A Cosmic Kind of Love(42)



Knowing I hadn’t crossed some line with him, I should have relaxed. Yet our eyes held, and I could practically feel the electricity sparking in the air.

Oh boy.

Chris broke our staring contest and cleared his throat. “So . . . uh . . . themes, huh?”

“Hmm?” It took me a second to understand the question. “Oh, right. Themes.” I pulled out my phone and leaned toward him as he leaned into me. He smelled good. Clean and sharp, with a hint of something smoky. Like a crisp fall day in the woods.

I showed him a couple of inspiration pics on my phone and sat back in my seat just as our food arrived.

Any discussion about the party ended as we ate.

I moaned under my breath as the spicy piquillo truffle sauce wreaked wonderful havoc on my taste buds.

Chris smirked around a bite of food and wiped sauce off his lips with a napkin. “Good?”

I nodded, still chewing, my eyes wide with pleasure.

He laughed and dove back into his food.

You always knew food was good if you couldn’t even make conversation.

“Amazing recommendation,” I finally managed as I reached for more.

“I’m glad you’re enjoying it.”

We smiled at each other, and I sighed inwardly as I realized I really had to discuss the party with him. “So I’m leaning toward a laid-back beach style to fit with the cookout. I can keep it gender-neutral, leaning more toward an elegant, softer palette rather than anything too colorful and too theme-like. But we can add touches to individualize it.”

“Agreed.”

I narrowed my eyes. “You really don’t care, do you?”

Chris huffed in amusement. “Hallie, I don’t know anything about this stuff. I’m trusting you with it.”

I swear I got goose bumps every time he said my name. “Okay, Captain. But I will be double-checking all my choices with you.”

“That’s fine by me.”

“So does this mean you’re staying in the city for a while, or do you return to Houston soon?”

Please say no.

Chris exhaled heavily, as if he were burdened by a physical weight on his chest. “Honestly, I don’t know what I’m doing. I quit the air force, I turned down a second mission with NASA, and I have no clear direction. I spend my days uploading photos of me drinking coffee or playing with my aunt’s dog to Instagram.” He smirked unhappily. “I’m thirty-five years old, and I feel a little lost.” His features hardened. “I can’t believe I admitted that to you. I’m . . . Fuck.”

“Hey.” I ducked my head to meet his gaze. The turmoil in his eyes disturbed me.
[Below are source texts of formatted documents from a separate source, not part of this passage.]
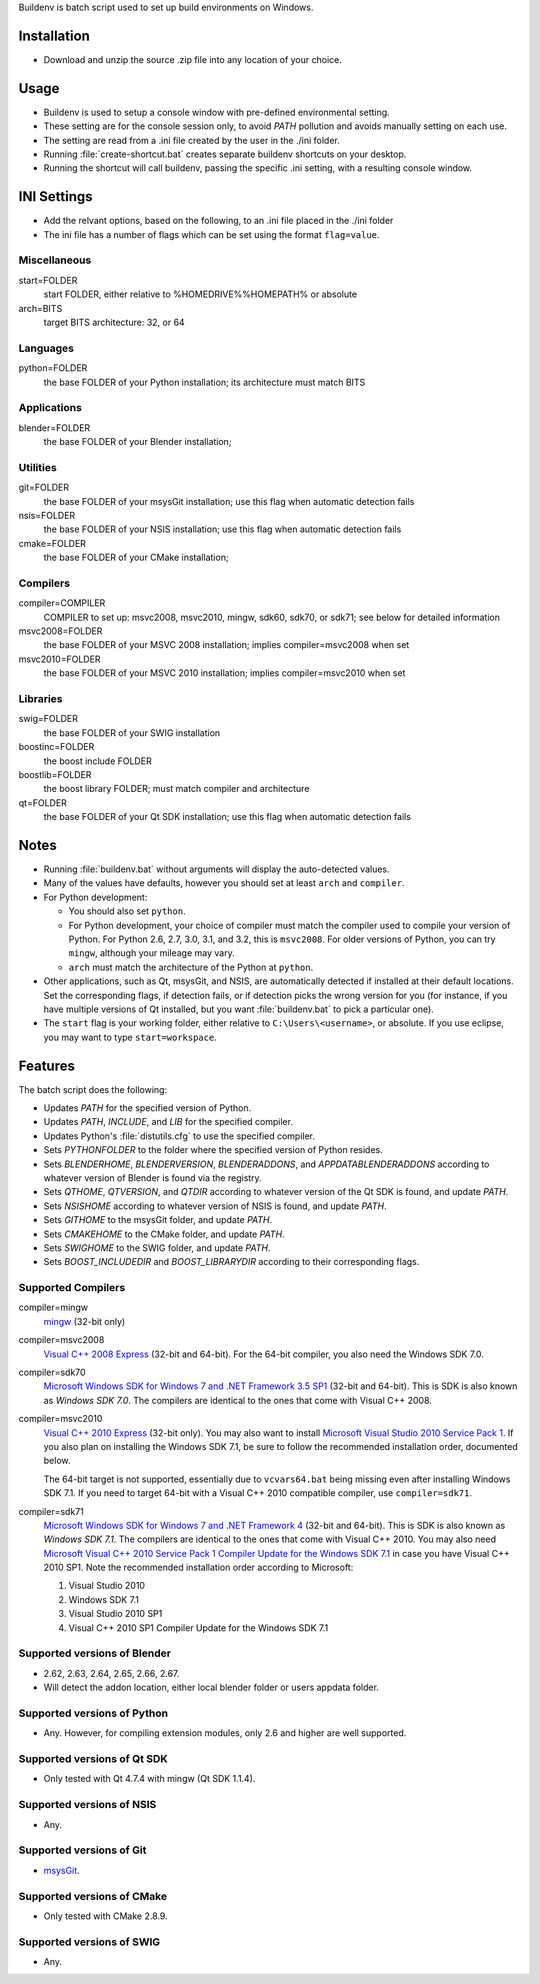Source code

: Buildenv is batch script used to set up build environments on Windows.

Installation
============

* Download and unzip the source .zip file into any location of your choice.

Usage
=====

* Buildenv is used to setup a console window
  with pre-defined environmental setting.

* These setting are for the console session only,
  to avoid *PATH* pollution and avoids manually setting on each use.

* The setting are read from a .ini file created by the user in the ./ini folder.

* Running :file:`create-shortcut.bat` creates separate buildenv shortcuts
  on your desktop.

* Running the shortcut will call buildenv, passing the specific .ini setting,
  with a resulting console window.

INI Settings
============

* Add the relvant options, based on the following,
  to an .ini file placed in the ./ini folder

* The ini file has a number of flags
  which can be set using the format ``flag=value``.

Miscellaneous
-------------

start=FOLDER
  start FOLDER, either relative to %HOMEDRIVE%%HOMEPATH% or absolute 

arch=BITS
  target BITS architecture: 32, or 64

Languages
---------

python=FOLDER
  the base FOLDER of your Python installation; its architecture must match BITS

Applications
------------

blender=FOLDER
  the base FOLDER of your Blender installation;

Utilities
---------

git=FOLDER
  the base FOLDER of your msysGit installation;
  use this flag when automatic detection fails

nsis=FOLDER
  the base FOLDER of your NSIS installation;
  use this flag when automatic detection fails

cmake=FOLDER
  the base FOLDER of your CMake installation;

Compilers
---------

compiler=COMPILER
  COMPILER to set up: msvc2008, msvc2010, mingw, sdk60, sdk70, or sdk71;
  see below for detailed information

msvc2008=FOLDER
  the base FOLDER of your MSVC 2008 installation;
  implies compiler=msvc2008 when set

msvc2010=FOLDER
  the base FOLDER of your MSVC 2010 installation;
  implies compiler=msvc2010 when set

Libraries
---------

swig=FOLDER
  the base FOLDER of your SWIG installation

boostinc=FOLDER
  the boost include FOLDER
  
boostlib=FOLDER
  the boost library FOLDER; must match compiler and architecture

qt=FOLDER
  the base FOLDER of your Qt SDK installation;
  use this flag when automatic detection fails


Notes
=====

* Running :file:`buildenv.bat` without arguments
  will display the auto-detected values.

* Many of the values have defaults,
  however you should set at least ``arch`` and ``compiler``.
  
* For Python development:

  - You should also set ``python``.

  - For Python development, your choice of compiler
    must match the compiler used to compile your version of Python.
    For Python 2.6, 2.7, 3.0, 3.1, and 3.2, this is ``msvc2008``.
    For older versions of Python, you can try ``mingw``,
    although your mileage may vary.

  - ``arch`` must match the architecture of the Python at ``python``.

* Other applications, such as Qt, msysGit, and NSIS, are automatically detected
  if installed at their default locations.
  Set the corresponding flags, if detection fails, or if detection picks the wrong
  version for you (for instance, if you have multiple versions of Qt installed,
  but you want :file:`buildenv.bat` to pick a particular one).
  
* The ``start`` flag is your working folder,
  either relative to ``C:\Users\<username>``, or absolute.
  If you use eclipse, you may want to type ``start=workspace``.

Features
========

The batch script does the following:

* Updates *PATH* for the specified version of Python.
* Updates *PATH*, *INCLUDE*, and *LIB* for the specified compiler.
* Updates Python's :file:`distutils.cfg` to use the specified compiler.
* Sets *PYTHONFOLDER* to the folder where the specified version of Python resides.
* Sets *BLENDERHOME*, *BLENDERVERSION*, *BLENDERADDONS*,
  and *APPDATABLENDERADDONS* according
  to whatever version of Blender is found via the registry.
* Sets *QTHOME*, *QTVERSION*, and *QTDIR* according to whatever version
  of the Qt SDK is found, and update *PATH*.
* Sets *NSISHOME* according to whatever version of NSIS is found, and
  update *PATH*.
* Sets *GITHOME* to the msysGit folder, and update *PATH*.
* Sets *CMAKEHOME* to the CMake folder, and update *PATH*.
* Sets *SWIGHOME* to the SWIG folder, and update *PATH*.
* Sets *BOOST_INCLUDEDIR* and *BOOST_LIBRARYDIR* according to their corresponding flags.

Supported Compilers
-------------------

compiler=mingw
  `mingw <http://www.mingw.org/>`_ (32-bit only)

compiler=msvc2008
  `Visual C++ 2008 Express <http://go.microsoft.com/?linkid=7729279>`_
  (32-bit and 64-bit).
  For the 64-bit compiler, you also need the Windows SDK 7.0.

compiler=sdk70
  `Microsoft Windows SDK for Windows 7 and .NET Framework 3.5 SP1
  <http://www.microsoft.com/en-us/download/details.aspx?id=3138>`_
  (32-bit and 64-bit).
  This is SDK is also known as *Windows SDK 7.0*.
  The compilers are identical to the ones that come with Visual C++ 2008.

compiler=msvc2010
  `Visual C++ 2010 Express <http://go.microsoft.com/?linkid=9709949>`_
  (32-bit only).
  You may also want to install
  `Microsoft Visual Studio 2010 Service Pack 1
  <http://www.microsoft.com/en-gb/download/details.aspx?id=23691>`_.
  If you also plan on installing the Windows SDK 7.1,
  be sure to follow the recommended installation order, documented below.

  The 64-bit target is not supported,
  essentially due to ``vcvars64.bat`` being missing
  even after installing Windows SDK 7.1.
  If you need to target 64-bit with a Visual C++ 2010 compatible
  compiler, use ``compiler=sdk71``.

compiler=sdk71
  `Microsoft Windows SDK for Windows 7 and .NET Framework 4
  <http://www.microsoft.com/en-gb/download/details.aspx?id=8279>`_
  (32-bit and 64-bit).
  This is SDK is also known as *Windows SDK 7.1*.
  The compilers are identical to the ones that come with Visual C++ 2010.
  You may also need
  `Microsoft Visual C++ 2010 Service Pack 1 Compiler Update for the Windows SDK 7.1
  <http://www.microsoft.com/en-us/download/details.aspx?id=4422>`_
  in case you have Visual C++ 2010 SP1.
  Note the recommended installation order according to Microsoft:

  1. Visual Studio 2010
  2. Windows SDK 7.1
  3. Visual Studio 2010 SP1
  4. Visual C++ 2010 SP1 Compiler Update for the Windows SDK 7.1

Supported versions of Blender
-----------------------------

* 2.62, 2.63, 2.64, 2.65, 2.66, 2.67.
* Will detect the addon location, either local blender folder or users appdata folder.


Supported versions of Python
----------------------------

* Any. However, for compiling extension modules, only 2.6 and higher
  are well supported.

Supported versions of Qt SDK
----------------------------

* Only tested with Qt 4.7.4 with mingw
  (Qt SDK 1.1.4).

Supported versions of NSIS
--------------------------

* Any.

Supported versions of Git
-------------------------

* `msysGit <http://code.google.com/p/msysgit/>`_.

Supported versions of CMake
---------------------------

* Only tested with CMake 2.8.9.

Supported versions of SWIG
--------------------------

* Any.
And it perturbed me how much I hated seeing this man upset. “It makes absolute sense to me you’re struggling to figure out which direction you want to go in. What you experienced must have been beyond overwhelming. I imagine it was a jolt to your sense of perspective.”

He shook his head. “Are you in my head or something?”

I smiled, feeling flush with pleasure. “I just imagine how I might feel if I were in your shoes.”

“I feel like I’ve failed. I was focused on my goal before and after I went up there. Now I’m back and . . . I just don’t know.”

“You don’t need to know yet.”

“It’s been almost seven months since I got back.”

“I don’t think this is something you can measure in time, Chris. You can’t force this. You just have to take each day at a time and your life will come together. Don’t let anyone pressure you, including yourself.”

He smiled at me, that gorgeous, boyish, sexy smile I’d grown infatuated with via his video letters. I felt that answering flutter in my stomach. I hoped my attraction didn’t show in my face, but I somehow thought that it might. “We have these meetings to discuss a party and somehow end up in deeper conversations.”

“Do you mind?” I held my breath.

Chris slowly shook his head. “Not at all.”

Trying not to grin like a kid at Christmas, I shrugged, attempting to be casual. “Then maybe we can be friends and event planner and client.”

“I’d like that. Very much.”





SEVENTEEN





Hallie


    Wednesday 08:17

Captain, there’s a man with a large husky tucked into his backpack on my subway this morning. I’m still trying to figure out how he got him in there.

Wednesday 08:48

I need photo evidence, or I’ll never believe you. Also, are you going to start all of our correspondence with Captain?

Wednesday 09:32

Yes. It makes me feel like I’m on Star Trek. Also, do you think I’m a subway rookie? Attaching pic . . .

Wednesday 09:36

Husky in a backpack. I believe you. My morning was less exciting. Signed a lease on a new apartment. In Brooklyn.

Wednesday 10:51

Really? I live in Brooklyn too. Maybe we’re neighbors.

Wednesday 11:11

Wouldn’t that be nice.



Focus.

I’d had to tell myself to do that numerous times over the course of the day as Chris’s text from this morning lingered in my mind. Had it sounded flirty? Why did the word “nice” sound dirty in my head?